What’s it like when you’re the customer and you want to go out and have a nice sit down meal? I would imagine since you’re on a hit cooking show, people instantly recognize you, chefs get nervous or restaurant managers might ask for your opinion on their food all the time.
I guess a couple of things. One is that the only real issue you ever get is, as chefs, we love to show what we can do. So a restaurant manager or chef will send out a lot of extra things. But, how can you say that that’s a bad problem? Its like, “Poor you, your life is so hard that you get a bunch of extra free food.” The other thing is, 9 out of 10 people recognize me because of my white-framed glasses. So if I take them off, put on contacts or wear a hat—no one knows me. If I take my kids to a Cubs game I can always do that, it’s like the reverse Clark Kent kind of thing. But for the most part, I love that people know me and want to say hi or want to take a picture. I love baseball and I remember being a kid and waiting for hours trying to try and get an autograph and most of the time, they didn’t have time for you. So if I’m running late for a flight or I’m out with my kids, I don’t think I’ve ever once refused taking a picture with someone. I’ll stop and do that. Because I think if you don’t, then they’ll go and think about that for a long time and tell people, “Yea, he didn’t do this. He blew me off. I don’t like that guy.” Its part of the deal, you know?

Do you have a guilty pleasure food?
I love ice cream and I love Cheez-Its [laughs]. Those are my two guilty pleasures. Obviously everything in moderation. I’m trying to think of some other things. String cheese. Things if you saw in my fridge, you’d be like, “Really?” But you got to be honest.

Do you watch other cooking shows or Food Network on your spare time?
Yes I do. I love Michael Symon. I think Guy Fieri is clearly entertaining. Andrew Zimmern is a great friend and so enjoyable to watch.

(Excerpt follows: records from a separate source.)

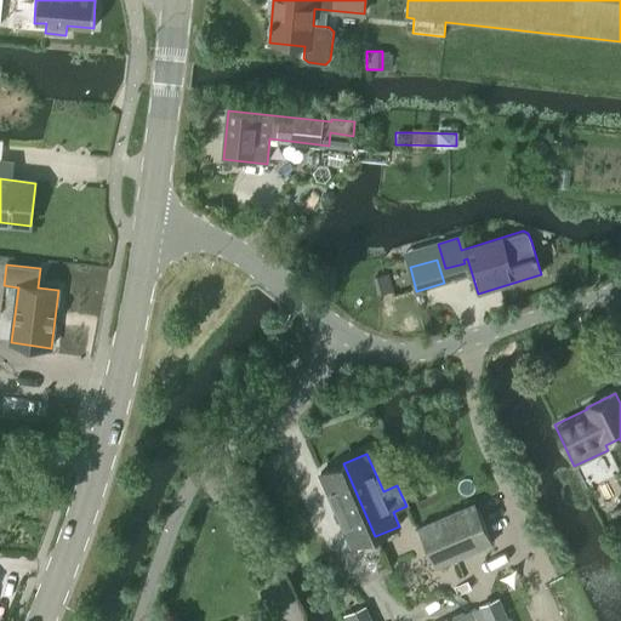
[(352,547),(375,536),(343,463),(320,473),(352,547)]
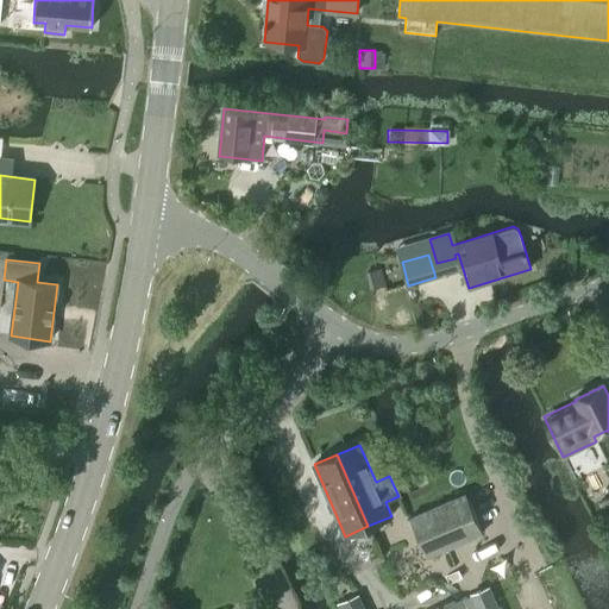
[(427,558),(483,533),(465,494),(410,518),(427,558)]
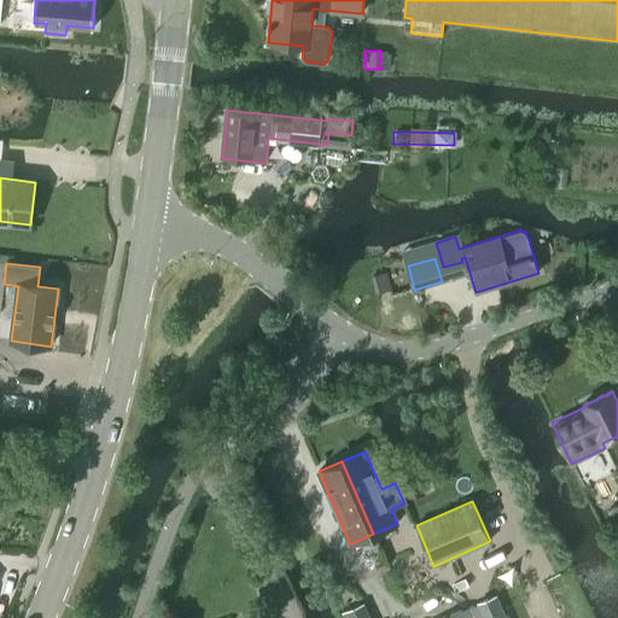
[(503,617),(495,596),(477,604),(482,617),(503,617)]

And Anthony Bordain—sometimes I think it gets fun and silly to watch people call out other people all the time, where it starts to seem like an act. But when you see him on CNN and taking it in more of almost like a political direction—that’s something I would love to do as well.

Will you ever appear on Gordon Ramsay’s Hell’s Kitchen as a guest judge?
Maybe. Just as long as I don’t have to be a contestant [laughs]. I cooked with Gordon about 15 years ago and I have a photo of it. It’s so funny to look at. I remember we were jockeying for a position on who could cook next to him. There were six chefs that flew from around the world to come do this dinner. Gordon was there with his sleeves rolled up, cranking out raviolis. The guy is an absolute 24-hour day work horse and is super inspiring because of that.

Joe left after five seasons. How long do you see yourself on MasterChef? How long would you like to see it go?
When I first started it, I had no clue how any of it would go. I figured I’d just do it for fun, and then I realized that it is a great thing and that it really does affect the public at large. So, as long as the show is on the air, I’m going to be a part of it. I do hope that it continues to grow and evolve and I love everyone that I work with on the show. And now having Christina there—it’s super rewarding.